Doe v. Hartford Life and Accident Ins. Co., 2006 U.S. Dist. LEXIS 73119 (D.N.J. 2006).
“Doe” was a lawyer who became disabled by symptoms of bipolar disorder. He sought to proceed in his case against Hartford under the fictitious name of “John Doe” from apprehension that litigation in federal court in his name would stigmatize him in the legal community, ruin his prospects of returning to work in the legal profession should he improve, and cause him to suffer tremendous anxiety. The court denied our motion to proceed in the litigation under a pseudonym and our motion for reconsideration based largely on public interest concerns rooted in the First Amendment’s right of public access to judicial proceedings. Judge Linares applied a balancing of the equities-type test, where the strong interest in ensuring public access to judicial proceedings is balanced against the private interests favoring anonymity. Plaintiff’s motion to appear in pseudonym was ultimately granted.
Simon v. UnumProvident Corp., 2002 U.S. Dist. LEXIS 9331 (E.D. Pa. May 23, 2002).

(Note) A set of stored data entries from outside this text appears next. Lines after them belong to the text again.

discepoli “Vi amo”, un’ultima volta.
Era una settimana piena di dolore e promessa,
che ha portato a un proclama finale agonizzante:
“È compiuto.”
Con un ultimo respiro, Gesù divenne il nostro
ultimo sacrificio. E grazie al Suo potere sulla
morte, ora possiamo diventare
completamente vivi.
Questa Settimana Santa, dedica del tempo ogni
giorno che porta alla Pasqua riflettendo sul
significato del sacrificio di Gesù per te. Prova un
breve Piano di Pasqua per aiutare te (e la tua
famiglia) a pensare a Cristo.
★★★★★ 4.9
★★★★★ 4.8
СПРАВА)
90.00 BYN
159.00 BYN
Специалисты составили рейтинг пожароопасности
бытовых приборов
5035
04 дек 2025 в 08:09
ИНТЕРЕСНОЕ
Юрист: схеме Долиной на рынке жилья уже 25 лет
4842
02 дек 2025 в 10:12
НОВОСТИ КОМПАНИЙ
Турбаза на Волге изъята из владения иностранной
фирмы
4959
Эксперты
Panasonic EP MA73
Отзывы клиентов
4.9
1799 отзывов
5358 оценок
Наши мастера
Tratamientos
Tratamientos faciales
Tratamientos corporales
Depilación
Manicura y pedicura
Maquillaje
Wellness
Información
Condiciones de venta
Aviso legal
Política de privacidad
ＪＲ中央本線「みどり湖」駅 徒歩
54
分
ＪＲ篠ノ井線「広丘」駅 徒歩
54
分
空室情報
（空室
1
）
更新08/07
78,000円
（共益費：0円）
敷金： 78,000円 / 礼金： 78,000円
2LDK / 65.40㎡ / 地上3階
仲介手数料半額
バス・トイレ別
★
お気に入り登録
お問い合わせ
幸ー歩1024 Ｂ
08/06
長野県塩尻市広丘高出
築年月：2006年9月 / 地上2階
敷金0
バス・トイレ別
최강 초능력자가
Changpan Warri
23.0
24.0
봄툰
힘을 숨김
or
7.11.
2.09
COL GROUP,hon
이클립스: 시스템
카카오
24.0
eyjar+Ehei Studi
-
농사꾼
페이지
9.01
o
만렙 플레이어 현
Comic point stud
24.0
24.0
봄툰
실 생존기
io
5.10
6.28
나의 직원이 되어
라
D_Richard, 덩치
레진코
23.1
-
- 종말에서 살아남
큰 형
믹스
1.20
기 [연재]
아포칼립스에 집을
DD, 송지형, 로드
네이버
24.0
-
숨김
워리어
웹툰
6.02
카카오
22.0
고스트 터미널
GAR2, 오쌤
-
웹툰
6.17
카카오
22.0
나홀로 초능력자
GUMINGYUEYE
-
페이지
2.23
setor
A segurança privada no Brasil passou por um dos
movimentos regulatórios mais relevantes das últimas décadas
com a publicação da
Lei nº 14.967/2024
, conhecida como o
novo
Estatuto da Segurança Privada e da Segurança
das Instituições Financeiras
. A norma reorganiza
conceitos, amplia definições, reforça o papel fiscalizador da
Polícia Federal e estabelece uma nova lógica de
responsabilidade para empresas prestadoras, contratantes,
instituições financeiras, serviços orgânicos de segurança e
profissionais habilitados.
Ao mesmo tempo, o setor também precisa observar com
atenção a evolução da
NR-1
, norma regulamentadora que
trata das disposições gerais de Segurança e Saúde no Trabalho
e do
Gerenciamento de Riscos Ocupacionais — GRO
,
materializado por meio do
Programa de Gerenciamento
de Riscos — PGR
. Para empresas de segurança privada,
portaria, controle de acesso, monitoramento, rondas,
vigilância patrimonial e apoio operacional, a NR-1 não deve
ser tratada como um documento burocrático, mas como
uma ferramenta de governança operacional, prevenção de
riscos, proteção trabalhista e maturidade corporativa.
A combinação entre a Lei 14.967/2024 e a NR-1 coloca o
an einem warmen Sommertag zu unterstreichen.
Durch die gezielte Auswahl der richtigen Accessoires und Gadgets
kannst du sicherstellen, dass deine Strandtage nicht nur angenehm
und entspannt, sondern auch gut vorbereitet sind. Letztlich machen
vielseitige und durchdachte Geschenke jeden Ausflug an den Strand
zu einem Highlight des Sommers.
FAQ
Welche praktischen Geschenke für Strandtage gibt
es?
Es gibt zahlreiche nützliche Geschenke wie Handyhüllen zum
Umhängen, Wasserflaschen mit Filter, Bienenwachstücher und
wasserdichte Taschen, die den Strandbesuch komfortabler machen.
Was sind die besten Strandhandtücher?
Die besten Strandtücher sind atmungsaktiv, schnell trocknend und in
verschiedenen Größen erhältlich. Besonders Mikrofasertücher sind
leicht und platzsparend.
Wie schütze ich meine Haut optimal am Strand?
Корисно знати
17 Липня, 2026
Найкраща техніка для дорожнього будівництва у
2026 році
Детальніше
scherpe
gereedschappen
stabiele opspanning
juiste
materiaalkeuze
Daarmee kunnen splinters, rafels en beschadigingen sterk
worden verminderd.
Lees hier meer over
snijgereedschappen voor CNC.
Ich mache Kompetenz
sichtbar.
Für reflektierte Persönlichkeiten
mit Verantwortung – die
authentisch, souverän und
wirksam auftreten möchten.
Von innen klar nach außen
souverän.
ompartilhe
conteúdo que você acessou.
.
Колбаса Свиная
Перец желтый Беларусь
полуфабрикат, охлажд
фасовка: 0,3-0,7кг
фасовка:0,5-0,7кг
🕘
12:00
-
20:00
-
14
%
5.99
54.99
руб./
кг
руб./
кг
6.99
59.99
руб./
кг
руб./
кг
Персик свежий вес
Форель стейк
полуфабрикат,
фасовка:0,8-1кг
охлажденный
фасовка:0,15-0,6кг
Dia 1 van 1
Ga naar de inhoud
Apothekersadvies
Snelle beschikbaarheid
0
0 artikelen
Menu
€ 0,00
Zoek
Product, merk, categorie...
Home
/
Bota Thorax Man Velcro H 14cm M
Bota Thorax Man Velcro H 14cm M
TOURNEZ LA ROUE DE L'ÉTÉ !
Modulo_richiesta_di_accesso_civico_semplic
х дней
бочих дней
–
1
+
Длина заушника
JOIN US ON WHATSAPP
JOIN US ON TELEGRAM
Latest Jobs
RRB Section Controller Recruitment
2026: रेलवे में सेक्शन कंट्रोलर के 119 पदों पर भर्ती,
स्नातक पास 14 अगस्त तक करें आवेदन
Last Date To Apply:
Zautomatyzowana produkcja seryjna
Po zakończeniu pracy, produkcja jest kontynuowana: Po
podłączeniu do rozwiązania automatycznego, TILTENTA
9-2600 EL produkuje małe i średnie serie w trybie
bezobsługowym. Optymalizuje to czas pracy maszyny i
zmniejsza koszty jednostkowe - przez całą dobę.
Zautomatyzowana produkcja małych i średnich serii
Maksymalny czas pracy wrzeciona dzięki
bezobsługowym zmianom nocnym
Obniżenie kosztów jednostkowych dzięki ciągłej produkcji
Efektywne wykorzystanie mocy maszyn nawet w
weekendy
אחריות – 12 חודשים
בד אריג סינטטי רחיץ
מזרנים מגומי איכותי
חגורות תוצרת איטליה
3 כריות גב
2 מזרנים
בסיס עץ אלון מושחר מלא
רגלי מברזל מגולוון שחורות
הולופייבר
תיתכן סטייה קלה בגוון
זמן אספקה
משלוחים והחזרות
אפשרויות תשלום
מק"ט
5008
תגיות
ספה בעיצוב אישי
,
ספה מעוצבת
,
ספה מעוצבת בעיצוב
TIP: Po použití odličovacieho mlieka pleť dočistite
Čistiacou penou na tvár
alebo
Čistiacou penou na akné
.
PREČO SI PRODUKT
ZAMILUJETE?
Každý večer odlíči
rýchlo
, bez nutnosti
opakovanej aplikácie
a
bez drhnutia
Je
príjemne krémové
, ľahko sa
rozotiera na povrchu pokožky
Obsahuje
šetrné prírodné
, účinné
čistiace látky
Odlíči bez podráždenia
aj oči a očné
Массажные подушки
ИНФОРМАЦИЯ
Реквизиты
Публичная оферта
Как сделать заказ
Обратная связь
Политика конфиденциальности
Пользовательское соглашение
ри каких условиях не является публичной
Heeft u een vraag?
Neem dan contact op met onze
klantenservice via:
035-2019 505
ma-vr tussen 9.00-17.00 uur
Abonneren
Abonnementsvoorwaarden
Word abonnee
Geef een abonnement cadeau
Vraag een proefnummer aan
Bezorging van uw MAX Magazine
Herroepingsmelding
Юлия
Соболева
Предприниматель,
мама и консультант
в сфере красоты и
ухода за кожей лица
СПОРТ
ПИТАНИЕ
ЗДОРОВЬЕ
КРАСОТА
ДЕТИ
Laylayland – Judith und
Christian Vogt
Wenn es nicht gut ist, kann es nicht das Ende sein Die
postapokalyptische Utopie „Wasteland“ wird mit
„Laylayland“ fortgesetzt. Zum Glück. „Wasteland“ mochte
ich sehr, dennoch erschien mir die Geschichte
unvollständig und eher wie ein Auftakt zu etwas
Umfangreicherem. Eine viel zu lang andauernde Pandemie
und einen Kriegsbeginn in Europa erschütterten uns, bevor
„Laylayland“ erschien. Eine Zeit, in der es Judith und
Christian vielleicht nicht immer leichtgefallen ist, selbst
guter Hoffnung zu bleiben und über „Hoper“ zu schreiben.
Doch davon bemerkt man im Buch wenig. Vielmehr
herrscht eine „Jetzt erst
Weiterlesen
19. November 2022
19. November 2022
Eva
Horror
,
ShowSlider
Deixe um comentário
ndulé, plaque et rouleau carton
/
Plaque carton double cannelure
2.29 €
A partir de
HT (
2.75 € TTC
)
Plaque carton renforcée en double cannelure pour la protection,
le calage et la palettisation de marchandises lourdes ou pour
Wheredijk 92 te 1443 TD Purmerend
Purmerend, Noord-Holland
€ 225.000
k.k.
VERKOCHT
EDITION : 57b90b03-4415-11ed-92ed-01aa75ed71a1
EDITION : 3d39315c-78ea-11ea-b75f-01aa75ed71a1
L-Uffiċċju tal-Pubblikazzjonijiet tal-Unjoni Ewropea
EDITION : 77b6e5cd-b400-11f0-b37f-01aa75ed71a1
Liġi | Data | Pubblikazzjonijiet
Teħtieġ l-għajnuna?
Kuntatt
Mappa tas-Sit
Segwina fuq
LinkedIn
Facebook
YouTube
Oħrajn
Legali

Michael Simon (“Plaintiff”) suffered from depression and anxiety, which prevented him from working as an Options Floor Trader at the Philadelphia Stock Exchange in Philadelphia, Pennsylvania. Plaintiff sued his private disability income insurer, Paul Revere Life Insurance Company, Provident Companies, Inc. (“Provident”), Provident Life and Accident Insurance Company, and UnumProvident (the parent corporation) after his disability benefits were terminated for breach of contract, bad faith, unfair trade practices, consumer protection law violations, and civil conspiracy. The Court denied Defendants’ motion for summary judgment, finding that a material issue of fact existed as to whether Paul Revere functioned as the alter-ego of Provident/UnumProvident, where it exercised domination and control over Provident/UnumProvident’s affairs at the time Plaintiff's disability benefits were terminated. The Court also found that Plaintiff adduced sufficient evidence from which a jury could find under the stringent “clear and convincing evidence” standard that Defendants acted in bad faith. Bad faith existed in Defendants’ investigation of Plaintiff's claim and in its dealings with independent medical experts upon whose reports they allegedly based their decision to terminate Plaintiff's benefits. The case subsequently settled.